Еще гулкий благовест… Еще в третий раз… Свет погас.
Залом овладела напитанная тьмою тишина, полная любопытно-тревожной, ожидающей таинств, внимательной мысли и затаенных дыханий.
И вдруг — рухнуло.
На публику упал из тьмы обвал грома. И был его короткий грохот так огромно страшен, и такая пестрая могучесть прозвучала в его нестройном раскате, что многие в зале бес-покойно зашевелились на местах своих, охваченные мгновенным испугом, не обломился ли потолок.
Все ждали, а вышла все-таки внезапность.
Пауза. Мрак и тишина. Как легкий ветер, прошло по залу шуршание лепетов отдыхающего испуга, смеющегося или раздосадованного недоумения.
Еще обвал… Теперь уже все распознали в его падении визг и гудение струн и рев меди, — и никто не испугался, — но все широко открыли слух свой, — кто в строптивом негодовании, кто в покорном восторге, но все сразу в жадном любопытстве. Потому что еще не слыхано было от струн, дерева и меди подобного слития звуков, и никто раньше не думал, чтобы пение струны, дыхание дерева и вопль меди были способны к бешенству таких напряжений.
Тьма притаилась, чреватая озадаченными людьми. Ни одного кашля, ни одного чихания.
«Сразу берет толпу», — подумал, довольно ежась в уютном кресле своем, старый критик Самуил Аухфиш, похожий на Мефистофеля, удрученного многолетним геморроем. Он уже читал партитуру «Крестьянской войны», уважал Нордмана и желал ему успеха.
Еще обвал… Еще… Это било по нервам, как обухом.
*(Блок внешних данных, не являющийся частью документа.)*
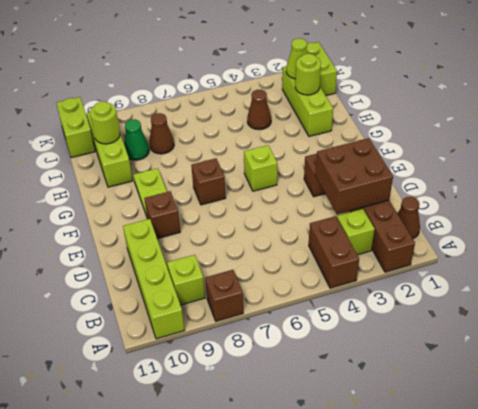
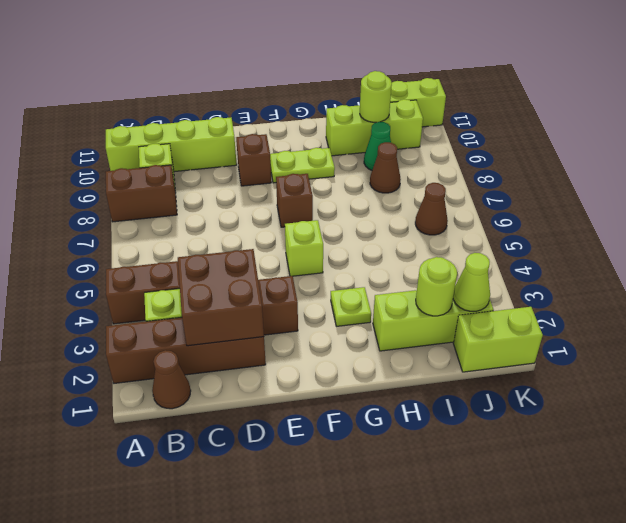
brown 1x1 brick [205,270,243,321] -> brown 1x2 brick [106,165,177,222]
none -> lime 1x1 plate [331,287,371,326]
brown 1x1 cone [247,90,271,130] -> brown 1x1 cone moved to [415,183,448,235]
— Что это? Лавина? Землетрясение? Пушечные залпы? — тихонько шепнула ив своей ложи княгиня Латвина в смежную ложу графини Оберталь.
И та шепнула ответ:
— Я не знаю, что это, но если он ударит вот так еще раз, то я закричу…
Но Нордман не ударил.
Тихий, робкий стон запел из глубины оркестра, скрипка и виолончель свились цепью душу раздирающих диссонансов в мучительный плач о помощи кому-то, будто раздавленному тяжкими массами тех недавних обвалов, задыхающемуся и воющему под их рассыпчатым каменным грузом… И, не внемля стону, мерно и часто дышали в стороне хриплые глухие фаготы, похожие своими ритмическими толчками на ровный стук фабричных машин. И, чем ярче разрастался стон, тем громче и увереннее дышали неуловимые фаготы; чем настойчивее и чаще звучал беспощадный стук фаготов, тем горестнее прорывались сквозь его мерный дробень горькие плачи и визги струнного стона.
Аухфиш растроганно улыбался в темноте и думал: «Да, да, да… Это писал сумасшедший мальчишка, которому Мориц Рахе должен править музыкальную орфографию… Но я слышу, как проклятие труда обрушилось на человечество и раздавило его и, раздавленным, потащило его за собою и под собою — обрабатывать землю в поте лица своего».
А в райке техник шептал медику:
— Вот совсем так-то у нас на мануфактуре ревели бабы, когда провалилась забастовка… Четырнадцать покойников в сарай-то снесли… заревешь!.. Да. Бабы ревут, а фабрика-то идет, машины-то стучат, и горя им, подлым, нету…
Нежно-острые, точно иголочные уколы, высокие-высокие писки флейты piccolo [307] входят в гармоническое нарастание тягучею, слащавою церковною мелодией…
— Кирие, элейсон! Кирие, элейсон!..[308] [309]
Звенят пронзительные голоса кастратов.
— Кирие, элейсон! — ксендзовски гнусит ответный гобой.
— Кирие, элейсон! — бряцает арфа серафимов.
— Кирие, элейсон! — звучит и рокочет могучий церковный орган.
Пришли утешители и золотят проклятие труда верою и правду страдания подслащивают упованием божества. Пугают и задабривают. Обещают радости и грозят гневом. Поют славу духа и сгибают тело на колена к подножиям святынь.
«Кирие, элейсон» завладело оркестром, растет и поднимается, как стройное и последовательное вспухание гигантской звуковой опары. Вся поверхность звукового моря — торжествующее «Кирие, элейсон». Стоны померкли, почернели, ушли в бездну, в глубь земли, и ворочаются там, на дне Тартара,[310] подобно падшим титанам, заставляя глухо рыдать то струну контрабаса, то пасть тромбона… И еще глубже и глуше — словно тени вековых воспоминаний — рушатся время от времени чуть слышные обвалы… И стучит назойливый хрип станков-фаготов… Предостерегающие ропоты встают из глубин моря. Дышат шахты от центра земли. А наверху праздник…
309
Флейта piccolo — малая флейта.
Кирие, элейсон! — Господи, помилуй! (греч.) — начальные слова первой части католической мессы.
310
Тартар — в греческой мифологии бездна, в которую низвергнуты титаны, побежденные Зевсом; самое отдаленное место царства мертвых, где несут наказание святотатцы.